1920 All-Ireland Senior Hurling Championship

Championship details
- Dates: 9 May 1920 - 14 May 1922
- Teams: 14

All-Ireland champions
- Winning team: Dublin (3rd win)
- Captain: Bob Mockler

All-Ireland Finalists
- Losing team: Cork
- Captain: Dick O'Gorman

Provincial champions
- Munster: Cork
- Leinster: Dublin
- Ulster: Not Played
- Connacht: Not Played

Championship statistics
- No. matches played: 13
- All-Star Team: See here

= 1920 All-Ireland Senior Hurling Championship =

The 1920 All-Ireland Senior Hurling Championship was the 34th staging of the All-Ireland hurling championship since its establishment by the Gaelic Athletic Association in 1887. The championship began on 9 May 1920 and ended on 14 May 1922.

Cork were the defending champions; however, they were defeated by Dublin by 4–9 to 4–3 in the final.

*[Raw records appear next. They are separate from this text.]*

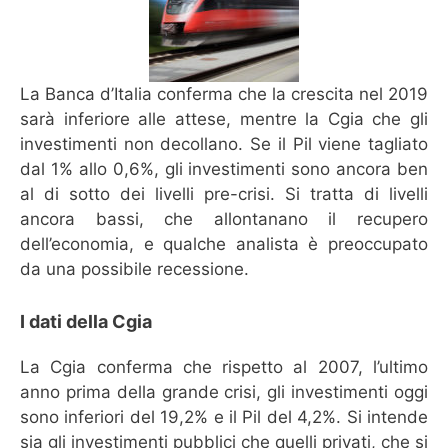
La Banca d’Italia conferma che la crescita nel 2019
sarà inferiore alle attese, mentre la Cgia che gli
investimenti non decollano. Se il Pil viene tagliato
dal 1% allo 0,6%, gli investimenti sono ancora ben
al di sotto dei livelli pre-crisi. Si tratta di livelli
ancora bassi, che allontanano il recupero
dell’economia, e qualche analista è preoccupato
da una possibile recessione.
I dati della Cgia
La Cgia conferma che rispetto al 2007, l’ultimo
anno prima della grande crisi, gli investimenti oggi
sono inferiori del 19,2% e il Pil del 4,2%. Si intende
sia gli investimenti pubblici che quelli privati, che si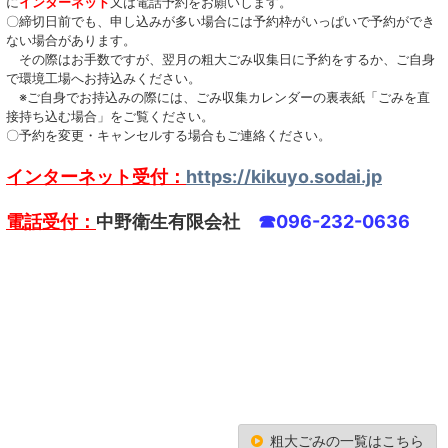
に
インターネット
又は電話予約をお願いします。
〇締切日前でも、申し込みが多い場合には予約枠がいっぱいで予約ができ
ない場合があります。
その際はお手数ですが、翌月の粗大ごみ収集日に予約をするか、ご自身
で環境工場へお持込みください。
※ご自身でお持込みの際には、ごみ収集カレンダーの裏表紙「ごみを直
接持ち込む場合」をご覧ください。
〇予約を変更・キャンセルする場合もご連絡ください。
インターネット受付：
https://kikuyo.sodai.jp
電話受付：
中野衛生有限会社
☎096-232-0636
粗大ごみの一覧はこちら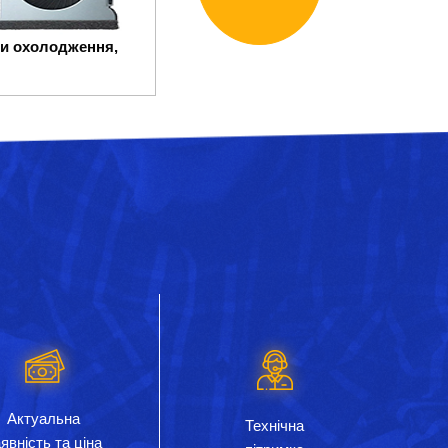
и охолодження,
Актуальна
Технічна
явність та ціна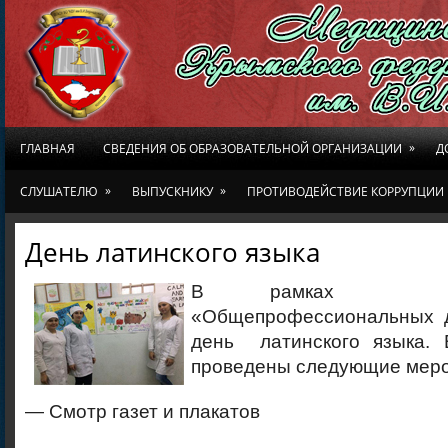
»
ГЛАВНАЯ
СВЕДЕНИЯ ОБ ОБРАЗОВАТЕЛЬНОЙ ОРГАНИЗАЦИИ
Д
»
»
СЛУШАТЕЛЮ
ВЫПУСКНИКУ
ПРОТИВОДЕЙСТВИЕ КОРРУПЦИИ
День латинского языка
В рамках н
«Общепрофессиональных д
день латинского языка. 
проведены следующие меро
— Смотр газет и плакатов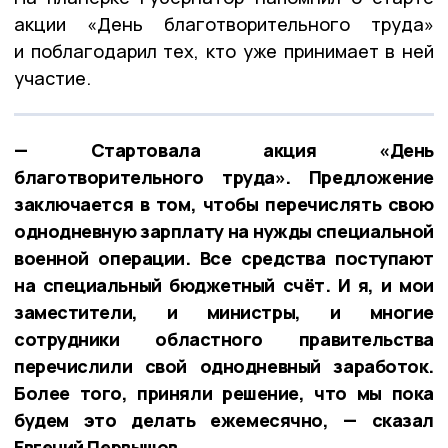
акции «День благотворительного труда»
и поблагодарил тех, кто уже принимает в ней
участие.
— Стартовала акция «День
благотворительного труда». Предложение
заключается в том, чтобы перечислять свою
однодневную зарплату на нужды специальной
военной операции. Все средства поступают
на специальный бюджетный счёт. И я, и мои
заместители, и министры, и многие
сотрудники областного правительства
перечислили свой однодневный заработок.
Более того, приняли решение, что мы пока
будем это делать ежемесячно, — сказал
Евгений Первышов.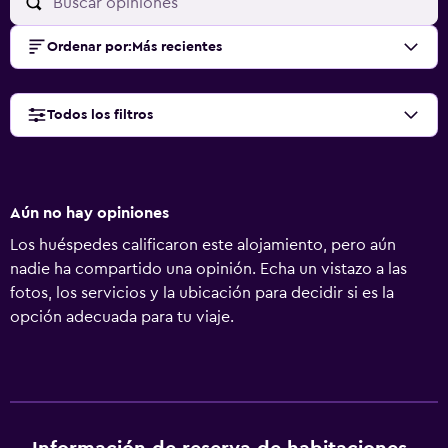
Ordenar por
:
Más recientes
Todos los filtros
Aún no hay opiniones
Los huéspedes calificaron este alojamiento, pero aún
nadie ha compartido una opinión. Echa un vistazo a las
fotos, los servicios y la ubicación para decidir si es la
opción adecuada para tu viaje.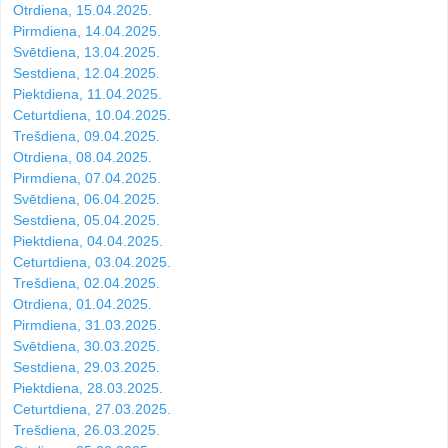
Otrdiena, 15.04.2025.
Pirmdiena, 14.04.2025.
Svētdiena, 13.04.2025.
Sestdiena, 12.04.2025.
Piektdiena, 11.04.2025.
Ceturtdiena, 10.04.2025.
Trešdiena, 09.04.2025.
Otrdiena, 08.04.2025.
Pirmdiena, 07.04.2025.
Svētdiena, 06.04.2025.
Sestdiena, 05.04.2025.
Piektdiena, 04.04.2025.
Ceturtdiena, 03.04.2025.
Trešdiena, 02.04.2025.
Otrdiena, 01.04.2025.
Pirmdiena, 31.03.2025.
Svētdiena, 30.03.2025.
Sestdiena, 29.03.2025.
Piektdiena, 28.03.2025.
Ceturtdiena, 27.03.2025.
Trešdiena, 26.03.2025.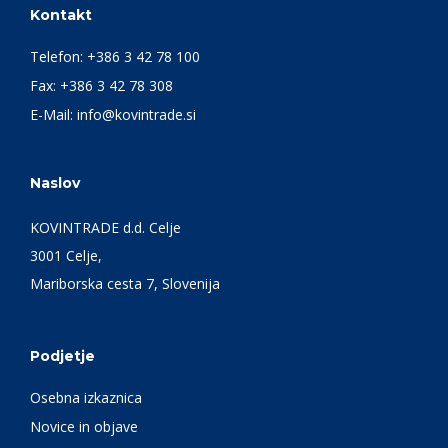
Kontakt
Telefon:
+386 3 42 78 100
Fax: +386 3 42 78 308
E-Mail:
info@kovintrade.si
Naslov
KOVINTRADE d.d. Celje
3001 Celje,
Mariborska cesta 7, Slovenija
Podjetje
Osebna izkaznica
Novice in objave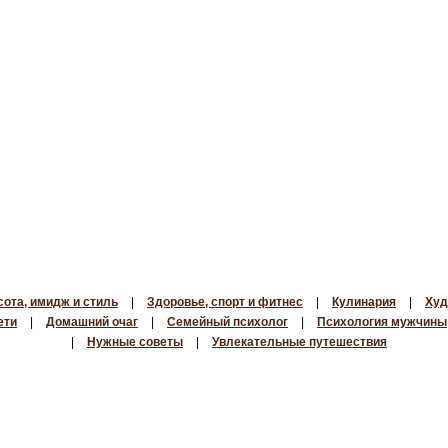
сота, имидж и стиль
|
Здоровье, спорт и фитнес
|
Кулинария
|
Худ
ети
|
Домашний очаг
|
Семейный психолог
|
Психология мужчины
|
Нужные советы
|
Увлекательные путешествия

The final stages of the championship were delayed due to the ongoing War of Independence.

==Teams==

A total of fourteen teams contested the championship, the same as the previous championship; however, there were some changes of personnel, with Westmeath replacing Laois in the Leinster Senior Hurling Championship.

==Results==
===Leinster Senior Hurling Championship===

9 May 1920
Louth 5-2 - 3-4 Meath
18 May 1920
Wexford 4-1 - 8-00 Kilkenny
13 June 1920
Westmeath w/o - scr. Louth
13 June 1920
Dublin 8-6 - 2-3 Offaly
4 July 1920
Dublin 8-6 - 3-2 Westmeath
18 July 1920
Kilkenny 2-2 - 4-5 Dublin

===Munster Senior Hurling Championship===

6 June 1920
Clare 2-2 - 5-3 Tipperary
13 June 1920
Waterford 0-00 - 10-3 Limerick
13 June 1920
Kerry 2-3 - 2-5 Cork
8 August 1920
Limerick 5-7 - 3-3 Tipperary
2 April 1922
Cork 3-4 - 0-5 Limerick

===All-Ireland Senior Hurling Championship===

24 October 1920
Dublin 6-2 - 1-4 Galway
14 May 1922
Dublin 4-9 - 4-3 Cork

==Championship statistics==
===Miscellaneous===

- The Munster final between Cork and Limerick was originally scheduled for 29 August 1920; however, due to the hunger strike of the Lord Mayor of Cork Terence MacSwiney, the game did not take place until 2 April 1922.
- Not one of the Dublin hurling team that won the All-Ireland final was born in Dublin.

==Sources==

- Corry, Eoghan, The GAA Book of Lists (Hodder Headline Ireland, 2005).
- Donegan, Des, The Complete Handbook of Gaelic Games (DBA Publications Limited, 2005).